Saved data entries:
====
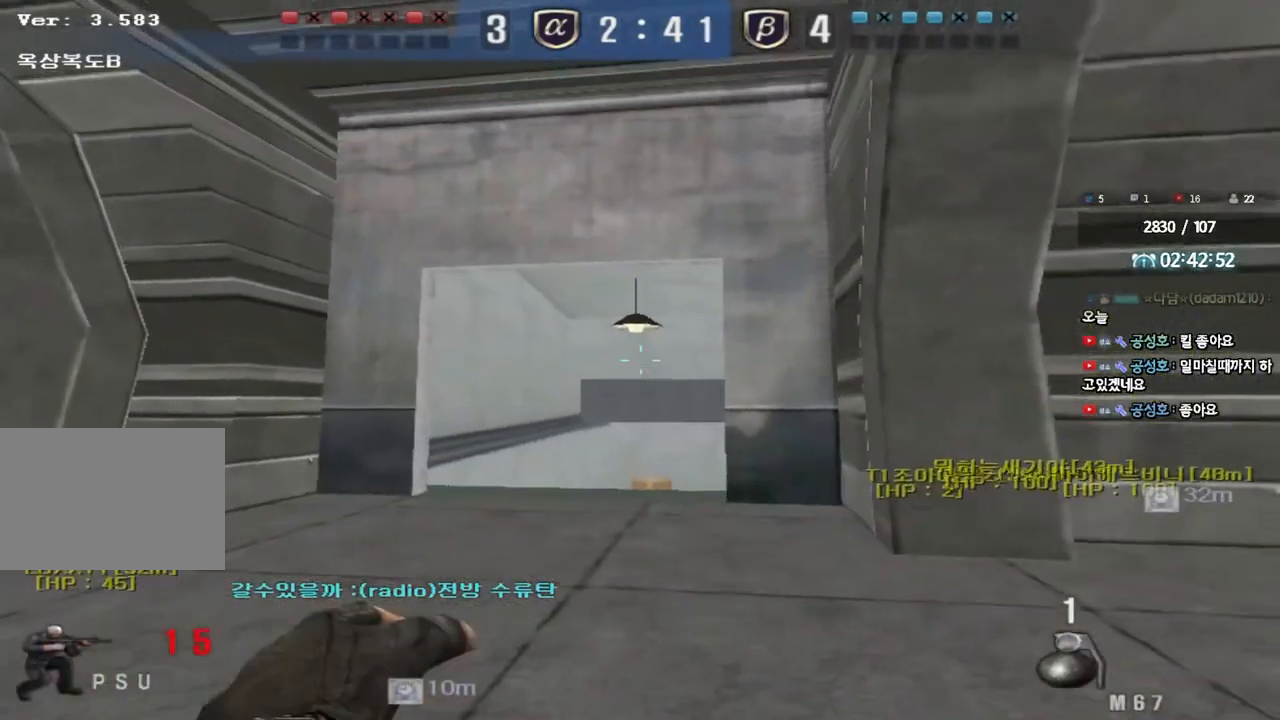
{"keys": ["d", "w"], "events": [[250, "ctrl", "up"], [250, "d", "down"], [250, "w", "down"]]}
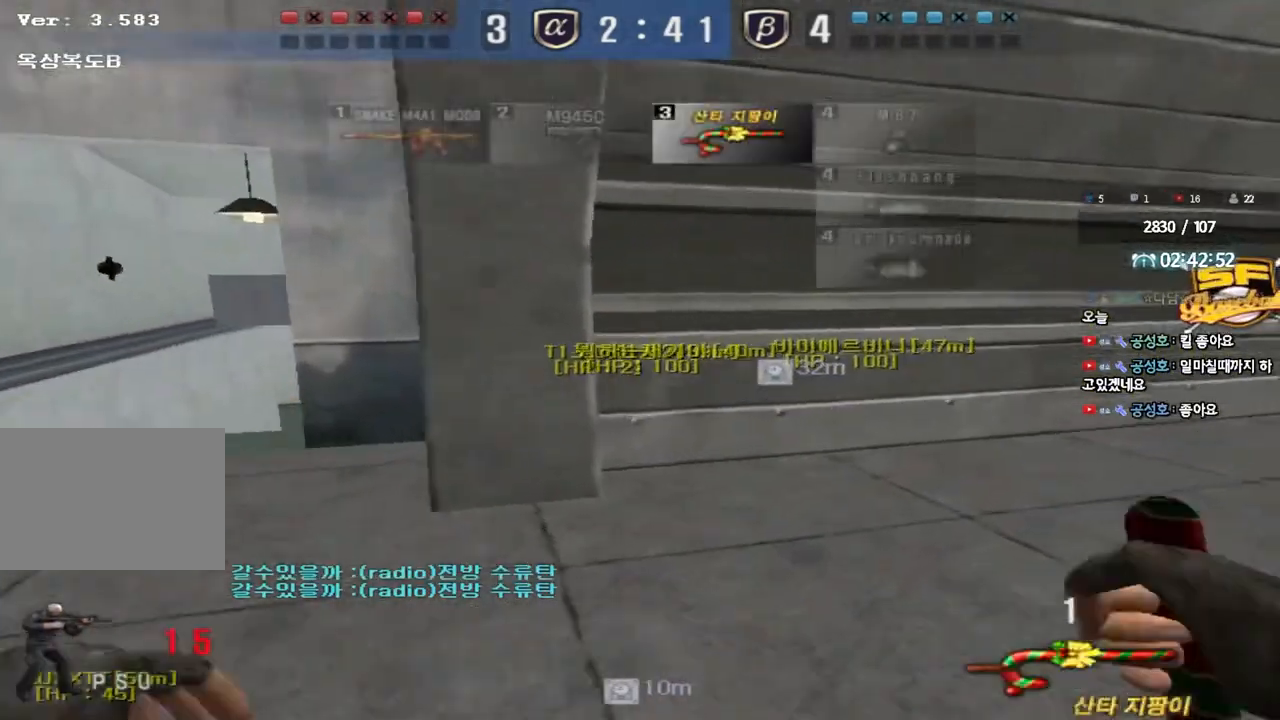
{"keys": ["shift", "space"], "events": [[150, "d", "up"], [167, "a", "down"], [433, "shift", "down"], [450, "a", "up"], [450, "w", "up"], [483, "space", "down"]]}
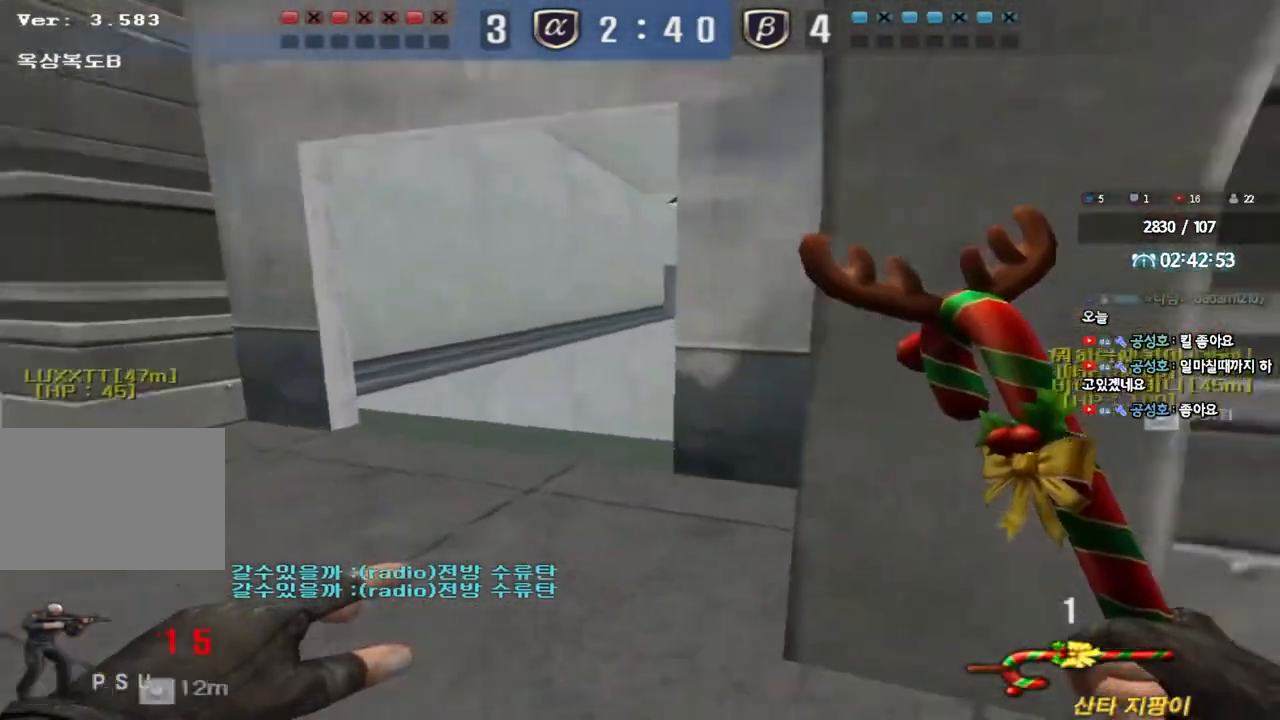
{"keys": [], "events": [[50, "space", "up"], [117, "shift", "up"]]}
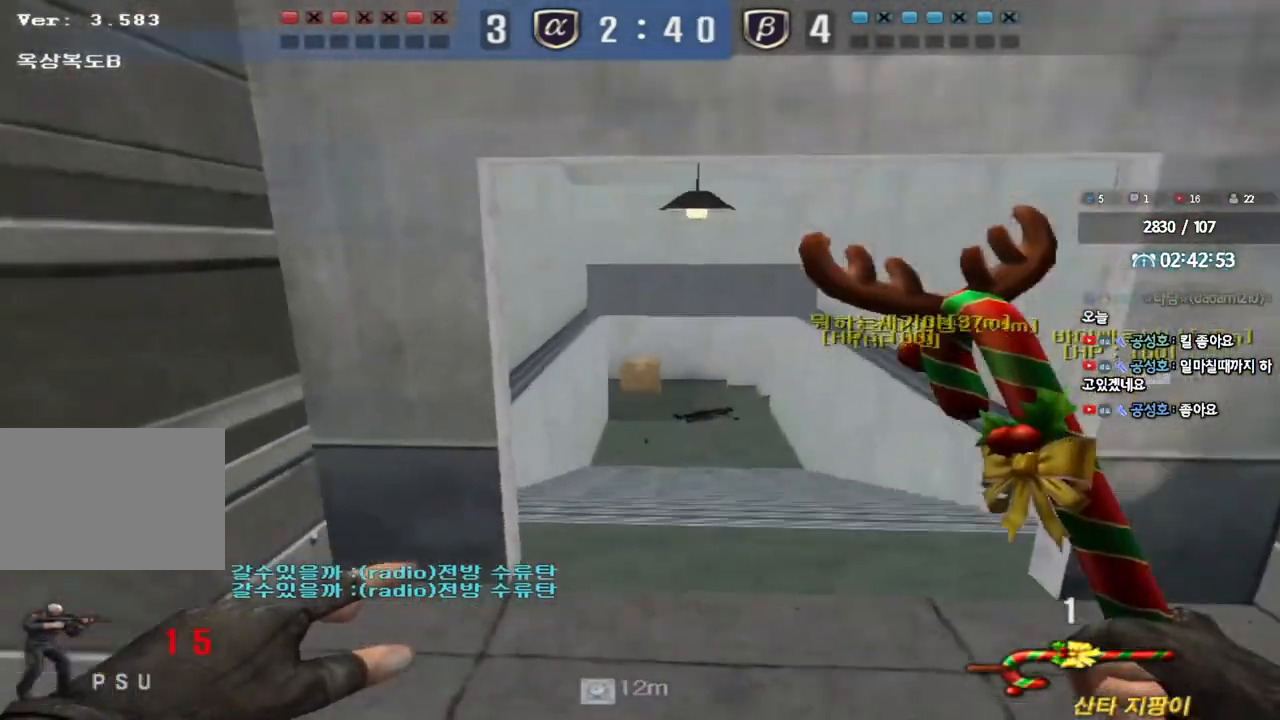
{"keys": ["d", "tab", "w"], "events": [[83, "d", "down"], [83, "w", "down"], [200, "tab", "down"], [350, "d", "up"], [350, "w", "up"], [367, "ctrl", "down"], [433, "d", "down"], [450, "w", "down"], [483, "ctrl", "up"]]}
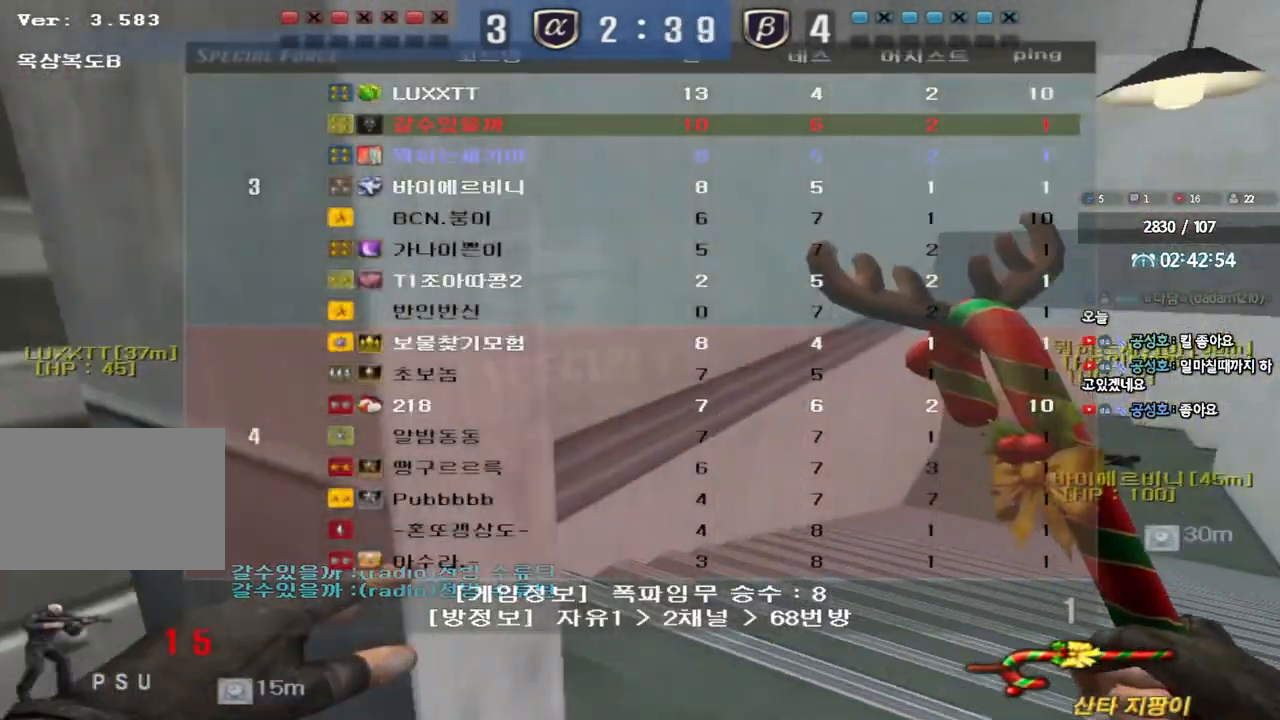
{"keys": ["ctrl"], "events": [[133, "ctrl", "down"], [133, "d", "up"], [133, "tab", "up"], [133, "w", "up"], [217, "ctrl", "up"], [217, "w", "down"], [233, "d", "down"], [450, "ctrl", "down"], [450, "d", "up"], [483, "w", "up"]]}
====
Work instructions >>
The expected output is one number, the tally of lines above containing "shift".

Task result >>
2